Cognitive social learning theory extended the behavioral perspective to include imitation as another form of learning. Studies based on this perspective have focused our attention on both the positive and negative aspects of television, a common source of models for children's imitation. According to this theory, children are selective about who and what behaviors they imitate.

Cognitive Developmental Perspectives

Piagetian theory describes the child as actively seeking information and new experiences. Children adapt to their environment by assimilating new information when possible or by accommodating their existing frameworks to new information. Development results from increasingly complex reorganizations of mental frameworks as the child moves through an invariant sequence of stages to more advanced levels of cognitive functioning.

In his sociocultural theory of development, Vygotsky emphasized the interaction between the active child and her social environment. From this perspective, the child grows and changes as a function of his/her own efforts, supported by the guidance and help of more skilled others.

Information-processing theories focus on children's representations of information and how they operate on the information to achieve their goals in particular situations. Theorists in this tradition often use computer analogies and flow charts to help describe the steps involved in solving a problem. This approach has been applied to a wide range of problems in studies of cognitive development and social behavior.

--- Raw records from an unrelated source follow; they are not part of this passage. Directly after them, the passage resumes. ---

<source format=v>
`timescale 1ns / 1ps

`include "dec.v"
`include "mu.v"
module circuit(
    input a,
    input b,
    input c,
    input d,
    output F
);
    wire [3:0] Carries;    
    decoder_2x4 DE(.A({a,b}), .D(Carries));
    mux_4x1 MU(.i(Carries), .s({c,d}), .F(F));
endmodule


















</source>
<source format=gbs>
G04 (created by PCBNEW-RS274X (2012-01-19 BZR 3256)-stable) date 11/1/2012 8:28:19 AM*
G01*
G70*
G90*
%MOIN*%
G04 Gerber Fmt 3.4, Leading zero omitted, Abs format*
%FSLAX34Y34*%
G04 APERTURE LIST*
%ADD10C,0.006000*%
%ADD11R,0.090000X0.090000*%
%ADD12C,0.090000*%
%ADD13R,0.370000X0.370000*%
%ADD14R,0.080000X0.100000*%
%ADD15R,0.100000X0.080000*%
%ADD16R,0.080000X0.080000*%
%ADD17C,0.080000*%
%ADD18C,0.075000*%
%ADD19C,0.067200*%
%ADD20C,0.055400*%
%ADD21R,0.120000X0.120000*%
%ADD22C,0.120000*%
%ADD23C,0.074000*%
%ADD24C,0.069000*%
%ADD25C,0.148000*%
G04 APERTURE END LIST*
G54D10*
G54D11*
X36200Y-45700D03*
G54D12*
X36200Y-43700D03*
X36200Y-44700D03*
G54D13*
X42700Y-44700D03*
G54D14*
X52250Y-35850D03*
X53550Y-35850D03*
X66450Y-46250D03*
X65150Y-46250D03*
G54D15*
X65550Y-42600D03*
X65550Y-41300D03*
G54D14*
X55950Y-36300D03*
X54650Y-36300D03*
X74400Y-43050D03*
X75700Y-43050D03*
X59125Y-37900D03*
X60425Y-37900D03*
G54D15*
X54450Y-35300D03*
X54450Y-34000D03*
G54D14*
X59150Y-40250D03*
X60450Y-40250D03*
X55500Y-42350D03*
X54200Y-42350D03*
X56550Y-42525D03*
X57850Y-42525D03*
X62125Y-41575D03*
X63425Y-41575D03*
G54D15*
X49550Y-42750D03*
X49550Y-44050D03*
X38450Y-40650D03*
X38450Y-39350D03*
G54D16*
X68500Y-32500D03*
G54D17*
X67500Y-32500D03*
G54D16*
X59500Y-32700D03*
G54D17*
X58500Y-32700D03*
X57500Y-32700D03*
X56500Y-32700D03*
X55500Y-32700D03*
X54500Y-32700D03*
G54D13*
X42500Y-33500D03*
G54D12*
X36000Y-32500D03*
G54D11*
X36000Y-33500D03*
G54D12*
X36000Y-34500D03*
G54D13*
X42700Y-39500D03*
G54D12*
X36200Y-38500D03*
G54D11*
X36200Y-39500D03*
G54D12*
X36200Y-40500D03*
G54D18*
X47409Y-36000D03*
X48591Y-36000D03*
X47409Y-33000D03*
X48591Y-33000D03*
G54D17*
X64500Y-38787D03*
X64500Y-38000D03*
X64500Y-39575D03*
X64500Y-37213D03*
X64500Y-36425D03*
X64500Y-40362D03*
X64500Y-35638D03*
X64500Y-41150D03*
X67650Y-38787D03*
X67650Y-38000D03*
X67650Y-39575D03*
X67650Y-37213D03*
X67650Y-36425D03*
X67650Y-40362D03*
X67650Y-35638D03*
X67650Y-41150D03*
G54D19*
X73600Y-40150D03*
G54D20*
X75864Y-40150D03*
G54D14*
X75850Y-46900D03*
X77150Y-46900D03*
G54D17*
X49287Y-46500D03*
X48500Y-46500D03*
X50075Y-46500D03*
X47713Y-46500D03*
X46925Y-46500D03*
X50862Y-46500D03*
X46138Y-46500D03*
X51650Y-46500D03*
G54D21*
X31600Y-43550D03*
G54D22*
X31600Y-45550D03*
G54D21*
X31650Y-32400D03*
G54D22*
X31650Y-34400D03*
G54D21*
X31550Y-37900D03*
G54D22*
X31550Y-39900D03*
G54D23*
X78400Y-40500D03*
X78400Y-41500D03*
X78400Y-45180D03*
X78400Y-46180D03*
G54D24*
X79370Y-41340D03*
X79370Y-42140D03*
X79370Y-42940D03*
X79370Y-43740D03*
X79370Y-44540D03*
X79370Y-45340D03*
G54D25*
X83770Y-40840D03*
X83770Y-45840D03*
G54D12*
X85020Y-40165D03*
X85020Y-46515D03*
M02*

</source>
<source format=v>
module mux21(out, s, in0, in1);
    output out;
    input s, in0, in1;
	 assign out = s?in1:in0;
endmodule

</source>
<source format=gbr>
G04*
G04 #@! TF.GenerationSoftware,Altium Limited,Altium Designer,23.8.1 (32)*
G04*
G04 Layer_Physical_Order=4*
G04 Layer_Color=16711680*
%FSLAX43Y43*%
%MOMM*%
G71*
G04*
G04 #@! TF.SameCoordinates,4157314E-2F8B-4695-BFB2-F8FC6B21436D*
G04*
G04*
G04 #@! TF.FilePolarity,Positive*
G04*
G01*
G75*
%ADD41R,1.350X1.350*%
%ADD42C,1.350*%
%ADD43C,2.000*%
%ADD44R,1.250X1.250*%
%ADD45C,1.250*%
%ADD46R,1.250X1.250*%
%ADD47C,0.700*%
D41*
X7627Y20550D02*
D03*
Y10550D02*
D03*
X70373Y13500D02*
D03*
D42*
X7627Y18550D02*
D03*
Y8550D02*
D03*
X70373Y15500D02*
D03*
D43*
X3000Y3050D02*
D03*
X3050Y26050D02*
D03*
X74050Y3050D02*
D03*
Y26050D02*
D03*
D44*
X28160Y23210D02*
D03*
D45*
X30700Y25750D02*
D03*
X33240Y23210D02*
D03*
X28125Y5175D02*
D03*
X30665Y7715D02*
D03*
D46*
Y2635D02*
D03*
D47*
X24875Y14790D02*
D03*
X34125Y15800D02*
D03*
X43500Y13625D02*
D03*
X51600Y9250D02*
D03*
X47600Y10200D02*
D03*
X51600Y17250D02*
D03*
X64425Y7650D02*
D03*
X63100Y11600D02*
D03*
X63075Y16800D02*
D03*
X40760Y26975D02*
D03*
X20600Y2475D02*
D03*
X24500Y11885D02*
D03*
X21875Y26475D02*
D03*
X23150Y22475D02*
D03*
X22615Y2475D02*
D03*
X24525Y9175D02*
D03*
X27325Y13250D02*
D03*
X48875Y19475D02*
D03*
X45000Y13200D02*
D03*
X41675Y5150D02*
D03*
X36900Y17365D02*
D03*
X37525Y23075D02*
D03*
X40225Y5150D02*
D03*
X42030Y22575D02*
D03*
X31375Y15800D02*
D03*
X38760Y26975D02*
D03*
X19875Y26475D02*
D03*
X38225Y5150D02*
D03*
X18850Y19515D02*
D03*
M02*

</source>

Psychodynamic Perspectives

Freud's psychoanalytic theory presents a discontinuous view of development in which the child is motivated by a set of basic biological drives that are focused on different sensory zones and different activities during the early years of development. The concepts of id, ego, and superego are integral to Freud's notion of the development of personality, as are his formulations of the Oedipus and Electra complexes. According to Freudian theory, later adult personality is a direct result of whether the child's drives were deprived or satisfied at each earlier stage. Erikson expanded Freud's theory to include social and cultural factors as influences on the child's development, as well as to extend the theory to cover the entire life span. Erikson's psychosocial theory is organized around a series of fundamental personal and social tasks that need to be accomplished at each stage.

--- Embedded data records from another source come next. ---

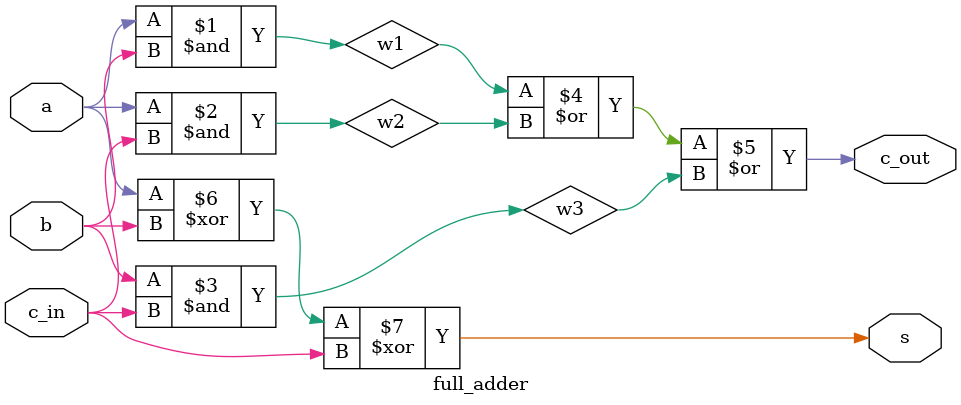
<source format=v>
module full_adder (a, b, c_in, s, c_out);
  // ----- port definitions -----
  input a, b, c_in;
  output s, c_out;

  // ----- intermediate signals -----
  wire w1, w2, w3;

  // ----- design implementation -----
  and And1 (w1, a, b);
  and And2 (w2, a, c_in);
  and And3 (w3, b, c_in);
  or Or1 (c_out, w1, w2, w3);
  xor Xor1 (s, a, b, c_in);
endmodule

</source>
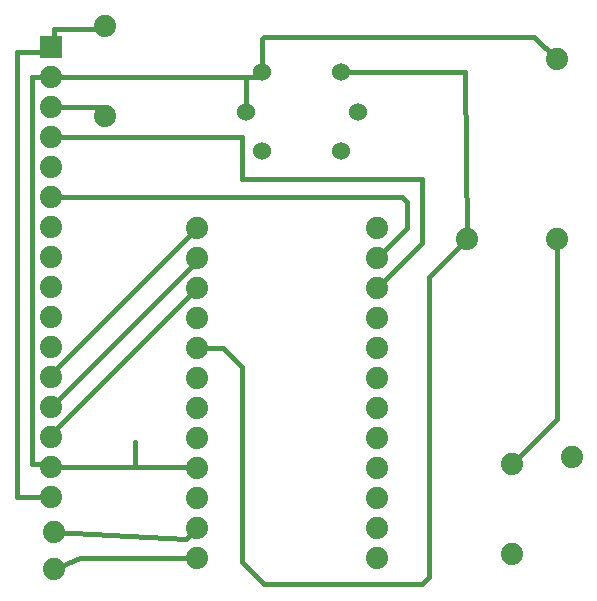
<source format=gbl>
G75*
%MOIN*%
%OFA0B0*%
%FSLAX25Y25*%
%IPPOS*%
%LPD*%
%AMOC8*
5,1,8,0,0,1.08239X$1,22.5*
%
%ADD10C,0.07400*%
%ADD11R,0.07400X0.07400*%
%ADD12C,0.06000*%
%ADD13C,0.01600*%
D10*
X0399810Y0134865D03*
X0399810Y0144865D03*
X0399810Y0154865D03*
X0399810Y0164865D03*
X0399810Y0174865D03*
X0399810Y0184865D03*
X0399810Y0194865D03*
X0399810Y0204865D03*
X0399810Y0214865D03*
X0399810Y0224865D03*
X0399810Y0234865D03*
X0399810Y0244865D03*
X0399810Y0254865D03*
X0399810Y0264865D03*
X0399810Y0274865D03*
X0417664Y0261971D03*
X0417664Y0291971D03*
X0448333Y0224451D03*
X0448333Y0214451D03*
X0448333Y0204451D03*
X0448333Y0194451D03*
X0448333Y0184451D03*
X0448333Y0174451D03*
X0448333Y0164451D03*
X0448333Y0154451D03*
X0448333Y0144451D03*
X0448333Y0134451D03*
X0448333Y0124451D03*
X0448333Y0114451D03*
X0400833Y0110750D03*
X0400833Y0123250D03*
X0508333Y0124451D03*
X0508333Y0114451D03*
X0508333Y0134451D03*
X0508333Y0144451D03*
X0508333Y0154451D03*
X0508333Y0164451D03*
X0508333Y0174451D03*
X0508333Y0184451D03*
X0508333Y0194451D03*
X0508333Y0204451D03*
X0508333Y0214451D03*
X0508333Y0224451D03*
X0538333Y0220750D03*
X0568333Y0220750D03*
X0568333Y0280750D03*
X0573333Y0148250D03*
X0553333Y0145750D03*
X0553333Y0115750D03*
D11*
X0399810Y0284865D03*
D12*
X0464633Y0263250D03*
X0470144Y0250061D03*
X0496522Y0250061D03*
X0502034Y0263250D03*
X0496522Y0276439D03*
X0470144Y0276439D03*
D13*
X0388333Y0283250D02*
X0388333Y0134865D01*
X0399810Y0134865D01*
X0399810Y0144865D02*
X0399810Y0145750D01*
X0393333Y0145750D01*
X0393333Y0274865D01*
X0399810Y0274865D01*
X0464633Y0274865D01*
X0464633Y0263250D01*
X0463333Y0254865D02*
X0463333Y0240750D01*
X0523333Y0240750D01*
X0523333Y0219451D01*
X0508333Y0204451D01*
X0508333Y0214451D02*
X0518333Y0224451D01*
X0518333Y0233250D01*
X0516719Y0234865D01*
X0399810Y0234865D01*
X0399810Y0254865D02*
X0463333Y0254865D01*
X0464633Y0274865D02*
X0470144Y0274865D01*
X0470144Y0276439D01*
X0470144Y0287561D01*
X0470833Y0288250D01*
X0560833Y0288250D01*
X0568333Y0280750D01*
X0537644Y0276439D02*
X0538333Y0220750D01*
X0525833Y0208250D01*
X0525833Y0108250D01*
X0523333Y0105750D01*
X0470833Y0105750D01*
X0463333Y0113250D01*
X0463333Y0178250D01*
X0457133Y0184451D01*
X0448333Y0184451D01*
X0448333Y0204451D02*
X0399810Y0155928D01*
X0399810Y0154865D01*
X0399810Y0164865D02*
X0448333Y0213388D01*
X0448333Y0214451D01*
X0448333Y0224451D02*
X0399810Y0175928D01*
X0399810Y0174865D01*
X0427703Y0153250D02*
X0427703Y0144865D01*
X0448333Y0144865D01*
X0448333Y0144451D01*
X0427703Y0144865D02*
X0399810Y0144865D01*
X0400833Y0123250D02*
X0444633Y0120750D01*
X0448333Y0124451D01*
X0448333Y0114451D02*
X0409534Y0114451D01*
X0400833Y0110750D01*
X0553333Y0145750D02*
X0568333Y0160750D01*
X0568333Y0220750D01*
X0537644Y0276439D02*
X0496522Y0276439D01*
X0417664Y0264865D02*
X0417664Y0261971D01*
X0417664Y0264865D02*
X0399810Y0264865D01*
X0399810Y0283250D02*
X0388333Y0283250D01*
X0399810Y0283250D02*
X0399810Y0284865D01*
X0400833Y0284865D01*
X0400833Y0290750D01*
X0417664Y0290750D01*
X0417664Y0291971D01*
M02*

</source>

Systems Theory Perspectives

Dynamic systems theories view the developing individual as a member of a system or series of systems that are complex, self-stabilizing, and self-reorganizing. The continuing interactions among system members and among systems make development a highly dynamic enterprise in which relationships and processes are the primary focus.

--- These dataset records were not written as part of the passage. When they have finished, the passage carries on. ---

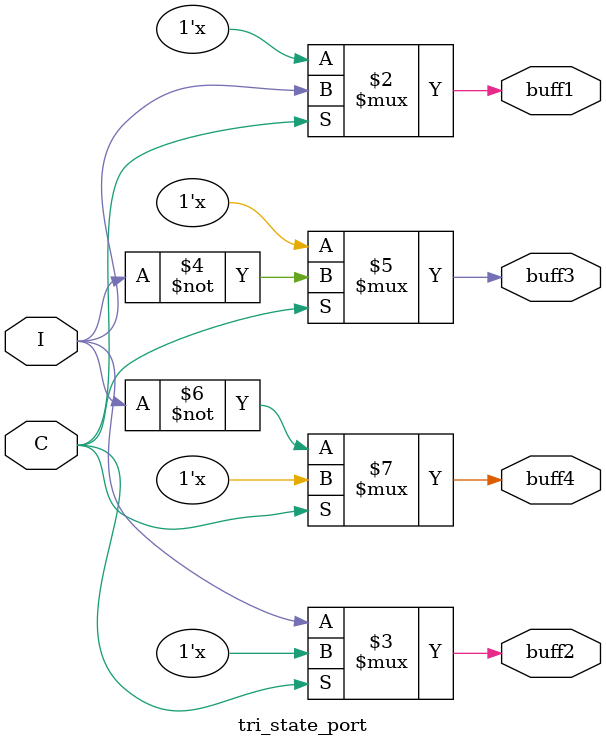
<source format=v>
`timescale 1ns / 1ps
module tri_state_port(
input I, //input
input C, //control
output reg buff1, //output
output reg buff2,
output reg buff3,
output reg buff4
    );
always@(I or C)begin
	buff1=(C)?I:1'bz;
	buff2=(C)?1'bz:I;
	buff3=(C)?~I:1'bz;
	buff4=(C)?1'bz:~I;
end
endmodule

</source>
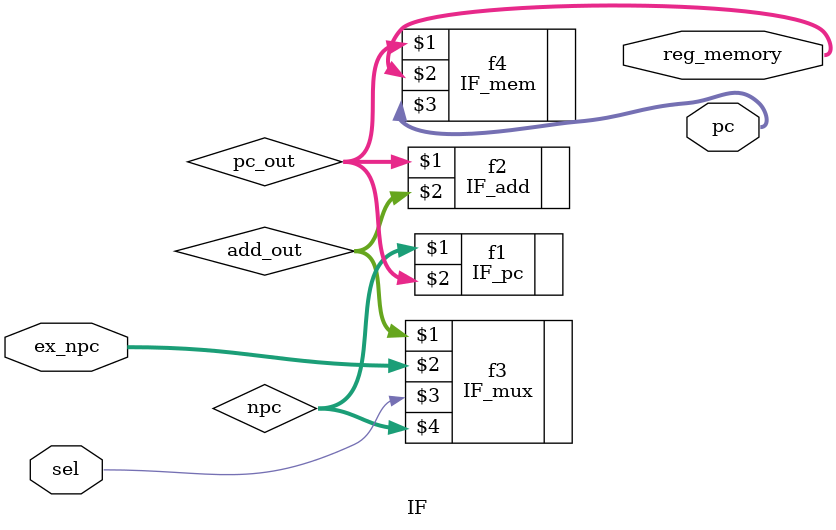
<source format=v>
`timescale 1ns / 1ps


module IF(ex_npc,sel,reg_memory,pc);
input [31:0]ex_npc;
input sel;
output [31:0]reg_memory;
output [31:0]pc;

wire [31:0]pc_out;
wire [31:0]add_out;
wire [31:0]npc;

IF_mux f3(add_out,ex_npc,sel,npc);
IF_pc f1(npc,pc_out);
IF_add f2(pc_out,add_out);
IF_mem f4(pc_out,reg_memory,pc);
endmodule

</source>
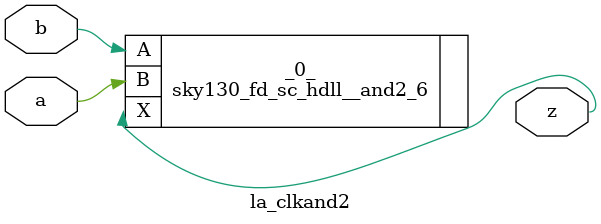
<source format=v>

/* Generated by Yosys 0.44 (git sha1 80ba43d26, g++ 11.4.0-1ubuntu1~22.04 -fPIC -O3) */

(* top =  1  *)
(* src = "inputs/la_clkand2.v:10.1-20.10" *)
module la_clkand2 (
    a,
    b,
    z
);
  (* src = "inputs/la_clkand2.v:13.12-13.13" *)
  input a;
  wire a;
  (* src = "inputs/la_clkand2.v:14.12-14.13" *)
  input b;
  wire b;
  (* src = "inputs/la_clkand2.v:15.12-15.13" *)
  output z;
  wire z;
  sky130_fd_sc_hdll__and2_6 _0_ (
      .A(b),
      .B(a),
      .X(z)
  );
endmodule

</source>
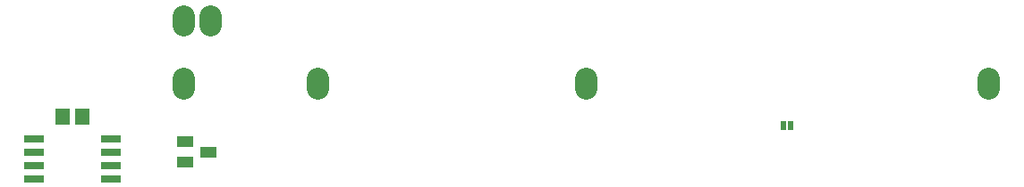
<source format=gbr>
G04 EAGLE Gerber RS-274X export*
G75*
%MOMM*%
%FSLAX34Y34*%
%LPD*%
%INSoldermask Top*%
%IPPOS*%
%AMOC8*
5,1,8,0,0,1.08239X$1,22.5*%
G01*
%ADD10C,2.127000*%
%ADD11R,1.427000X1.627000*%
%ADD12R,1.527000X1.127000*%
%ADD13R,1.877000X0.736600*%
%ADD14R,0.627000X0.877000*%


D10*
X165100Y107950D02*
X165100Y99060D01*
X165100Y158750D02*
X165100Y167640D01*
X292100Y107950D02*
X292100Y99060D01*
X546100Y99060D02*
X546100Y107950D01*
X190500Y158750D02*
X190500Y167640D01*
X927100Y107950D02*
X927100Y99060D01*
D11*
X50825Y71755D03*
X69825Y71755D03*
D12*
X188800Y38100D03*
X166800Y28600D03*
X166800Y47600D03*
D13*
X24075Y50800D03*
X24075Y38100D03*
X24075Y25400D03*
X24075Y12700D03*
X96575Y12700D03*
X96575Y25400D03*
X96575Y38100D03*
X96575Y50800D03*
D14*
X733355Y63500D03*
X739845Y63500D03*
M02*

</source>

Ecological theory stresses the importance of understanding the relationship between the organism and various environmental systems, such as the family, school, community, and culture. Development involves the interplay between children and their changing relationships with these different ecological systems-the microsystem, mesosystem, exosystem, macrosystem, and chronosystem. The child's subjective experience or understanding of the environment and the child's active role in modifying the environment are important aspects of this perspective.

Ethological Theory

Ethological theory takes a biological-evolutionary approach to describing development. Ethologists, whose primary mode of study is direct observation of behavior in natural settings, seek similar patterns of behaviors across human and infrahuman species and across human societies and cultures.

Life Span Perspective

Life span theory emphasizes development over the entire life course. According to this view, developmental change can be traced to normative age-graded events, nonnormative events, and historical or cohort events.


Some theoretical perspectives on child development are particularly useful in explaining certain aspects of children's growth and change, whereas other perspectives illuminate other aspects more successfully.

Because every aspect of development is related to several others, however, it is often useful to apply several different theoretical perspectives to the analysis and study of a particular problem or issue. The interrelatedness of different domains of development makes a systems approach increasingly attractive.